## Data records
———

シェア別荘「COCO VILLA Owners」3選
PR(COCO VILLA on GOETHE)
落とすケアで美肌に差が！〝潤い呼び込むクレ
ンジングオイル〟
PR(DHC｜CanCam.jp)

———

## Brief
You are asked to count the lines of the records above in which the word "VILLA" occurs, and to give only that number.

## Solution to the exercise
2